Besondere Umstände, die ein besonderes Angewiesensein der Ehegatten aufeinander ergeben, sind nicht glaubhaft gemacht worden. Insbesondere sind offenbar keine Kinder aus der Verbindung hervorgegangen, die der Betreuung des Antragstellers bedürfen.

Auch soweit der Antragsteller anführt, es sei nicht abzusehen, wie lange die Trennungszeit von seiner Ehefrau dauern werde, hat sein Vorbringen keinen Erfolg. Die Einschätzung des Antragsgegners, es werde zu einer Trennungszeit von etwa einem halben Jahr kommen, ist nicht zu beanstanden. Angesichts der anstehenden mündlichen Verhandlung am 09.04.2002 für die Ehefrau des Antragstellers ist davon auszugehen, dass in Kürze eine Entscheidung über deren Asylverfahren vorliegen wird. Angesichts des im Asylverfahrensrecht geltenden Beschleunigungsprinzips besteht auch kein Anlass zu der Annahme, dass ein eventueller Zulassungsantrag (der Klägerin bzw des Bundesamtes für die Anerkennung ausländischer Flüchtlinge oder des Bundesbeauftragten für Asylangelegenheiten) eine abschließende Entscheidung vorliegend erheblich verzögern würde. Insoweit hat die Ehefrau des Antragstellers im Übrigen die Möglichkeit, auf die familiäre Problematik hinzuweisen und auf eine Beschleunigung des Verfahrens hinzuwirken. Auch eine Trennung für etwa 1 Jahr würde nach Lage der Dinge vorliegend nicht unzumutbar erscheinen.
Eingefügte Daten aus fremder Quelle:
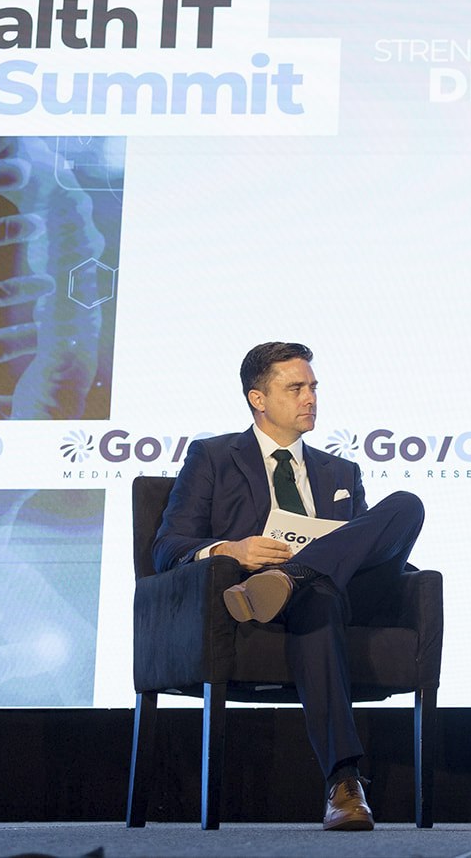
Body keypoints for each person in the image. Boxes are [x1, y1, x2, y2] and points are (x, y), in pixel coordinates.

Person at [152, 341, 425, 832]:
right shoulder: (213, 457)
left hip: (346, 593)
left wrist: (315, 564)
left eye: (313, 387)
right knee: (315, 603)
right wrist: (232, 549)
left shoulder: (342, 471)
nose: (310, 398)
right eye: (296, 388)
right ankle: (344, 783)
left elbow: (361, 547)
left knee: (407, 504)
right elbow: (167, 546)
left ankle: (294, 576)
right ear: (257, 399)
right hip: (256, 603)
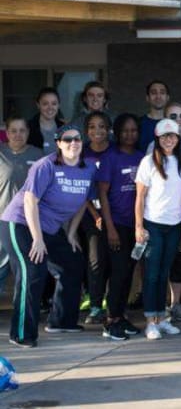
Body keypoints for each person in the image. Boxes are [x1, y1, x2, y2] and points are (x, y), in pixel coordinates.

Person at [0, 124, 97, 347]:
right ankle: (21, 333)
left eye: (77, 139)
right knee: (33, 272)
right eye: (68, 139)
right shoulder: (46, 165)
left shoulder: (88, 168)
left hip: (50, 229)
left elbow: (84, 200)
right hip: (20, 224)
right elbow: (29, 201)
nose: (73, 143)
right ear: (59, 144)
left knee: (72, 264)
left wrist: (71, 233)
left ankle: (61, 321)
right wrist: (37, 239)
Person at [134, 118, 181, 340]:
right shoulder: (148, 161)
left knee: (164, 273)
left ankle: (162, 318)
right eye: (164, 136)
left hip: (174, 225)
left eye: (172, 135)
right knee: (152, 274)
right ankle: (150, 321)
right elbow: (140, 197)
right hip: (153, 224)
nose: (169, 140)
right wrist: (138, 226)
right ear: (157, 138)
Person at [150, 101, 181, 323]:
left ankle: (175, 303)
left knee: (179, 258)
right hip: (159, 215)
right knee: (159, 262)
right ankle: (157, 309)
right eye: (173, 116)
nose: (178, 120)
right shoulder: (153, 150)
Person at [97, 113, 144, 341]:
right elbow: (103, 194)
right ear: (117, 132)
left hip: (135, 226)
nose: (130, 134)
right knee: (117, 273)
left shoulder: (141, 157)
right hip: (116, 225)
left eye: (134, 130)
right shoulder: (110, 157)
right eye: (125, 130)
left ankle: (121, 315)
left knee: (128, 272)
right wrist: (111, 228)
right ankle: (110, 320)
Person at [0, 118, 43, 294]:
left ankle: (24, 306)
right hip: (3, 219)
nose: (18, 134)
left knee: (25, 267)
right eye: (14, 130)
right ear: (7, 133)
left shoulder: (38, 155)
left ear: (28, 132)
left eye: (22, 130)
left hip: (29, 222)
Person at [79, 111, 113, 325]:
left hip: (114, 214)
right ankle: (94, 306)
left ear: (108, 129)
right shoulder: (81, 153)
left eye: (101, 126)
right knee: (95, 260)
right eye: (92, 126)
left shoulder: (116, 152)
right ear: (86, 131)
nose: (97, 131)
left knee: (114, 261)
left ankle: (113, 305)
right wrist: (95, 214)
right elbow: (80, 188)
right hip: (90, 214)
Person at [28, 87, 65, 155]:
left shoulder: (65, 128)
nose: (50, 107)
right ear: (38, 105)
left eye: (54, 104)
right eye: (45, 104)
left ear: (58, 105)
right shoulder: (28, 128)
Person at [138, 80, 170, 152]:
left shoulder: (174, 123)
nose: (158, 96)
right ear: (147, 98)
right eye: (153, 93)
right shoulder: (138, 123)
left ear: (167, 97)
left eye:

Soweit der Antragsteller auf Befürchtungen im Zusammenhang mit der Rückkehr in die Türkei hinweist, ist entscheidend, dass sein Asylbegehren mit Urteil des Schleswig-Holsteinischen Verwaltungsgerichts mit der Begründung zurückgewiesen wurde, sein Vorbringen sei unglaubhaft. Der Antragsgegner ist an die diesbezügliche Bewertung, dass keine Abschiebungshindernisse bestehen, gebunden. Gegenüber der Ausländerbehörde kann der Antragsteller daher nicht mit Erfolg geltend machen, es bestünden für ihn doch Gefahren im Zusammenhang mit der Rückkehr in die Türkei, bzw. eine Rückkehr verzögere sich aufgrund eventueller Verhaftungen.

Die Kostenentscheidung beruht auf § 154 Abs. 1 VwGO.

Der Beschluss ist gemäß § 80 AsylVfG unanfechtbar.